L’uomo che non voleva piangere
- Autore: Stig Dagerman
- Categoria: Narrativa Straniera
- Casa editrice: Via del Vento
- Anno di pubblicazione: 2014
Le opere inedite di un autore riescono spesso a svelarci tratti essenziali del suo stile, della sua personalità e della sua visione della vita, proprio perché poco note sia alla critica che ai comuni lettori. "L’uomo che non voleva piangere" (titolo originale Mannen som inteville gråta) di Stig Dagerman è un breve racconto pubblicato nel 1947 in Svezia per la prima volta ed in Italia nel 2014 con la traduzione di Marco Alessandrini dalla casa editrice Via del vento, nella collana Ocra gialla, dedicata a testi rari e inediti del Novecento.
Il libro racconta la storia del signor Storm, un uomo che lavora in un’azienda, ma la cui figura professionale non è ben definita perché si parla, per definizione del suo capo, di "un fedele servitore inviato nei vigneti", il quale viene convocato per un appuntamento nell’ufficio del suo datore di lavoro, per risolvere una delicata questione.
Dagerman narra di una misteriosa scomparsa di un’illustre "Grande Cittadina", la cui perdita ha addolorato tutta la nazione in cui si svolge la vicenda, provocando una commossa reazione in tutti gli abitanti, tranne il signor Storm.
Il motivo della convocazione è proprio questo: l’atteggiamento sconveniente tenuto dal protagonista di fronte a questo lutto, perché non ha pianto né si è scomposto di fronte a questa grave perdita. Tale atteggiamento non è ammissibile per la reputazione dell’azienda dove lavora e il signor Storm è chiamato a rispondere del suo comportamento, altrimenti rischia il licenziamento.
L’atmosfera affascinante e misteriosa con cui si apre il racconto rispecchia pienamente le caratteristiche dell’autore, capace con il suo straordinario talento di tenere desta l’attenzione del lettore con un ritmo narrativo, uno stile raffinato e una suggestiva capacità di evocare immagini che rendono la storia interessante dal primo all’ultimo rigo.
Il signor Storm viene invitato dal suo Capo a rimanere chiuso nell’ufficio dei rappresentanti insieme al signor Jockum, un suo collega, per riflettere sulla situazione e lasciarsi andare ad un pianto con cui poter rimediare al comportamento "sbagliato" tenuto precedentemente.
Il finale della storia è commovente e sorprendente al tempo stesso ed è giusto non svelarlo; conferma la capacità dell’autore di sorprendere il lettore attraverso una grande sensibilità poetica e una narrazione originale.

- Cosa fare -
Ricopia fedelmente il passo della recensione che comincia dalle parole "Il signor Storm viene" e si ferma dopo "una narrazione originale.". Le righe non hanno alcun ruolo in questo lavoro.

- Dati forniti -
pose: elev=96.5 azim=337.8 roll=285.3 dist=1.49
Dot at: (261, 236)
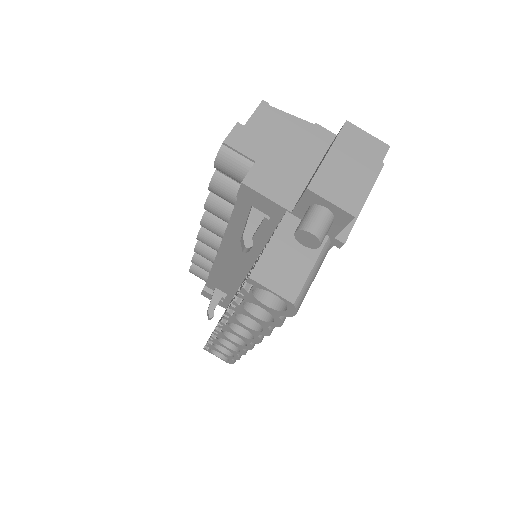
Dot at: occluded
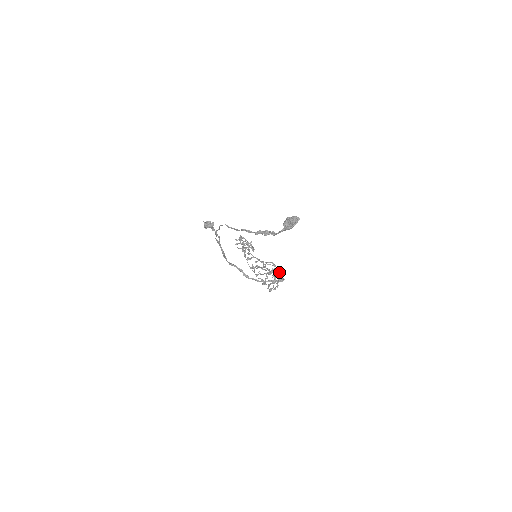
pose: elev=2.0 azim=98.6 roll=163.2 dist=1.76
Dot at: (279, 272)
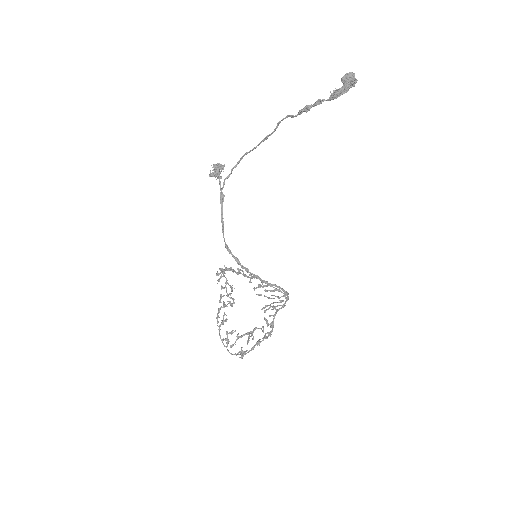
Dot at: (277, 302)
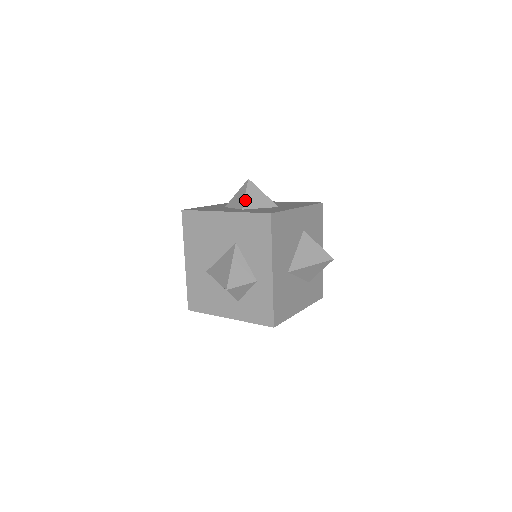
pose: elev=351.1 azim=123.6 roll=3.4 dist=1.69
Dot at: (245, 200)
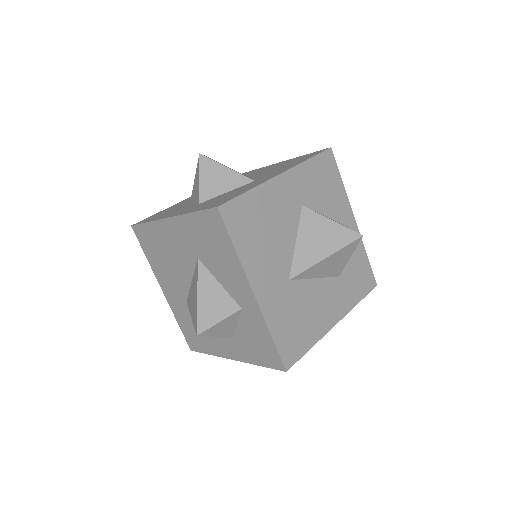
Dot at: (200, 188)
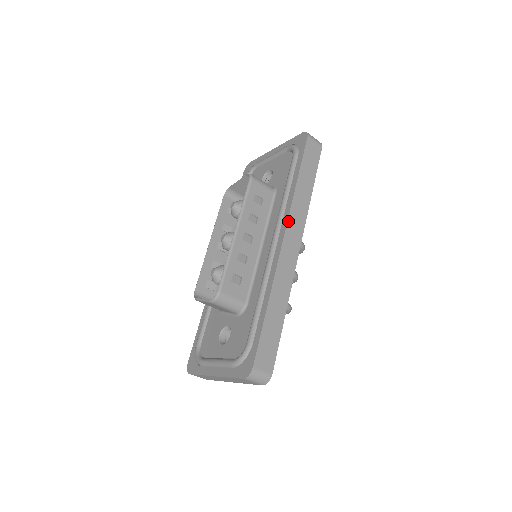
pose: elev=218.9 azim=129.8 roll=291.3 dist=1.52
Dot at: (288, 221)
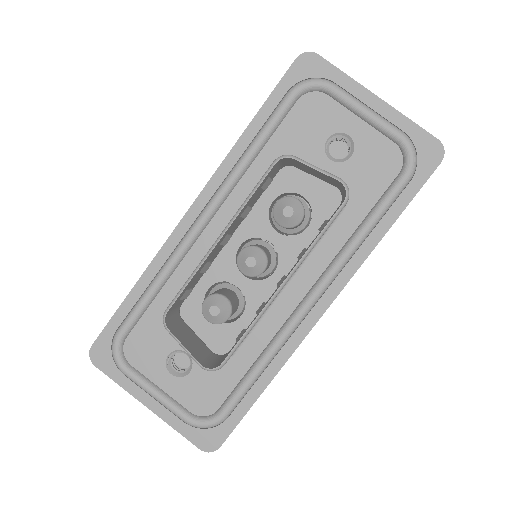
Dot at: occluded
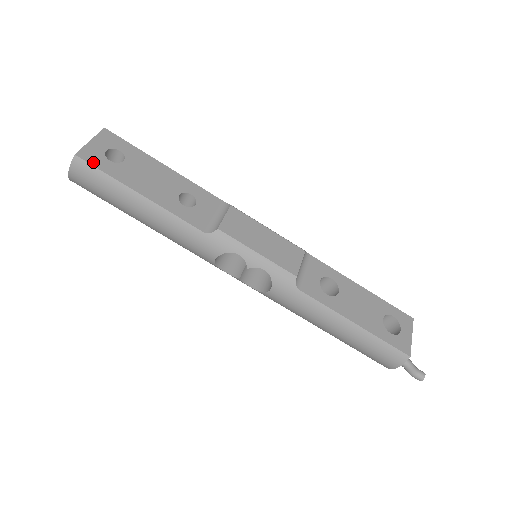
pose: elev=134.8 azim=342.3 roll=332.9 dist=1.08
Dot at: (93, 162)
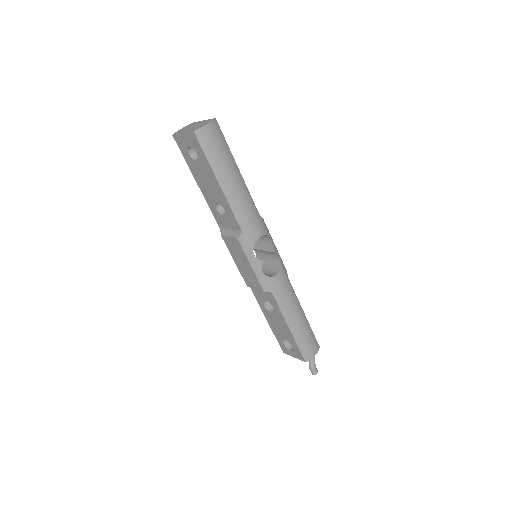
Dot at: (220, 131)
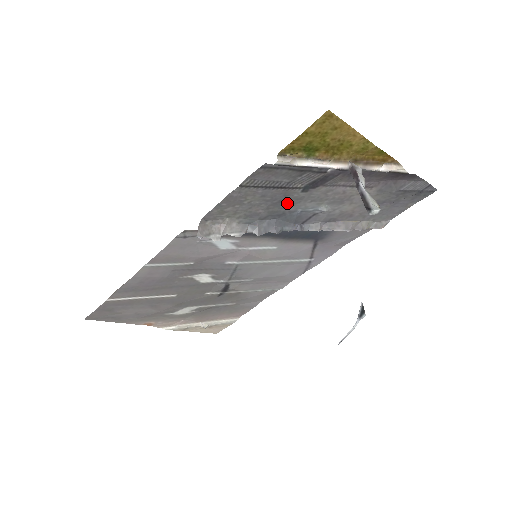
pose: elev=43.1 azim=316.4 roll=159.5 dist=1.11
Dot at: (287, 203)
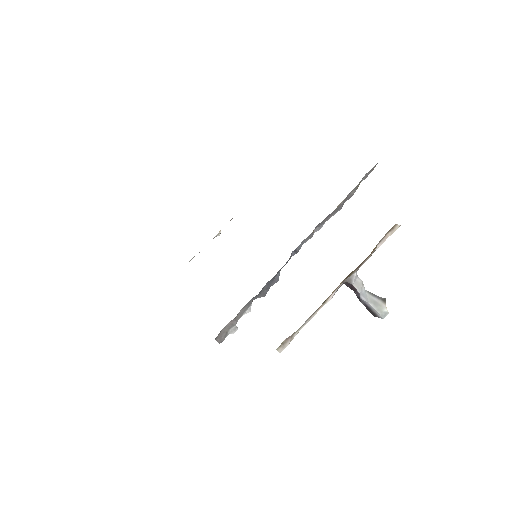
Dot at: occluded
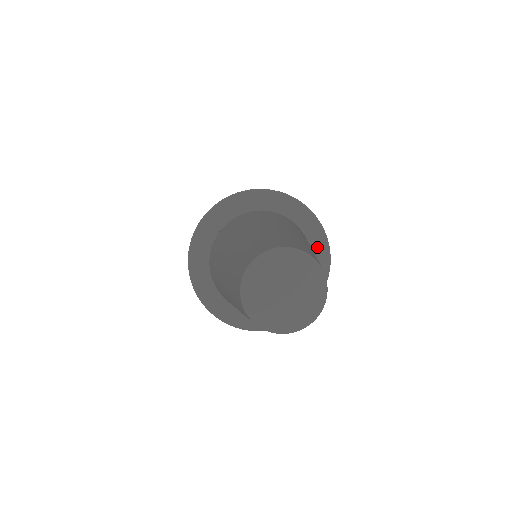
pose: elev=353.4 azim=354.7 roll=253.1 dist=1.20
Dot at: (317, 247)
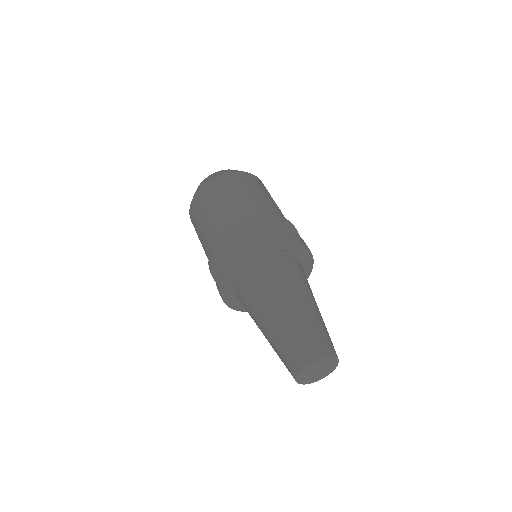
Dot at: (302, 255)
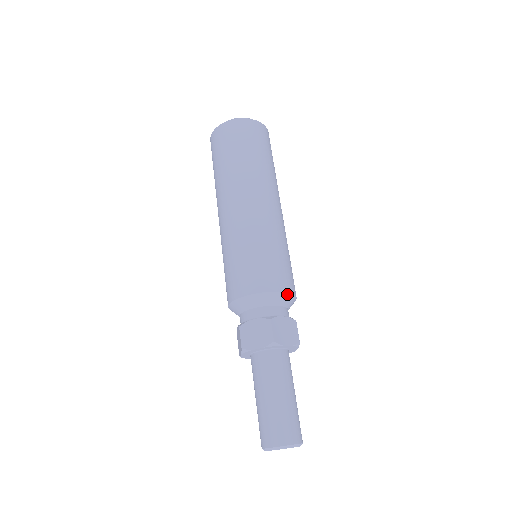
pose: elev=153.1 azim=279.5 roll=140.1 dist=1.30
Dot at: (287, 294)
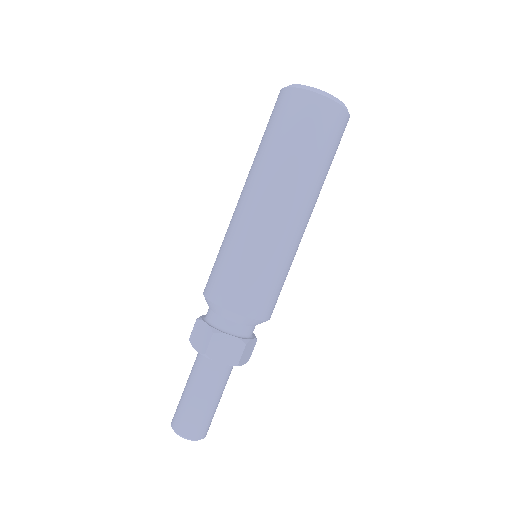
Dot at: (245, 317)
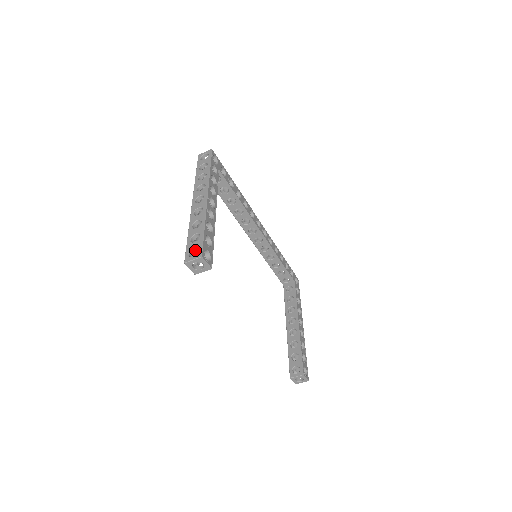
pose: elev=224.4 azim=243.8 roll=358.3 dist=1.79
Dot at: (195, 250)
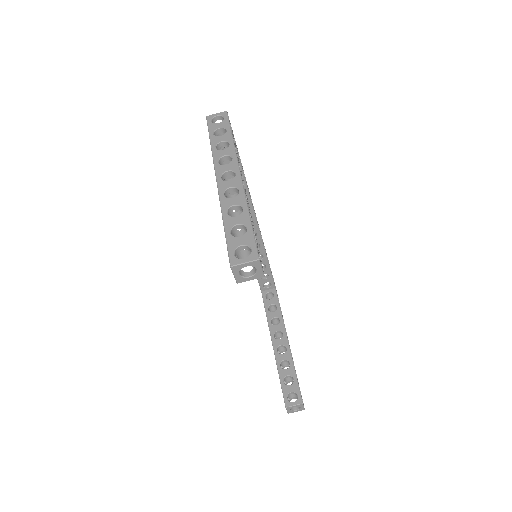
Dot at: (241, 248)
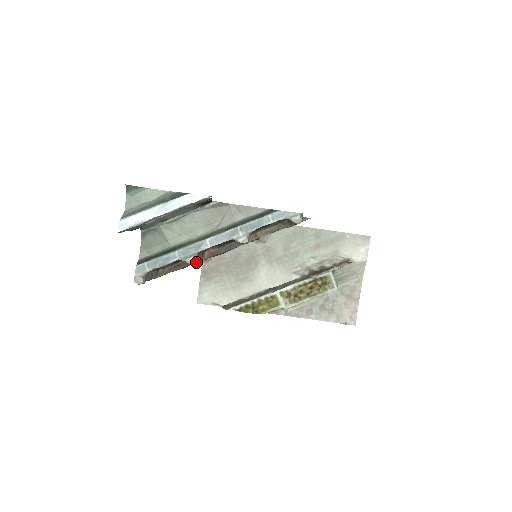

- La risposta -
Il signor Storm viene invitato dal suo Capo a rimanere chiuso nell’ufficio dei rappresentanti insieme al signor Jockum, un suo collega, per riflettere sulla situazione e lasciarsi andare ad un pianto con cui poter rimediare al comportamento "sbagliato" tenuto precedentemente.
Il finale della storia è commovente e sorprendente al tempo stesso ed è giusto non svelarlo; conferma la capacità dell’autore di sorprendere il lettore attraverso una grande sensibilità poetica e una narrazione originale.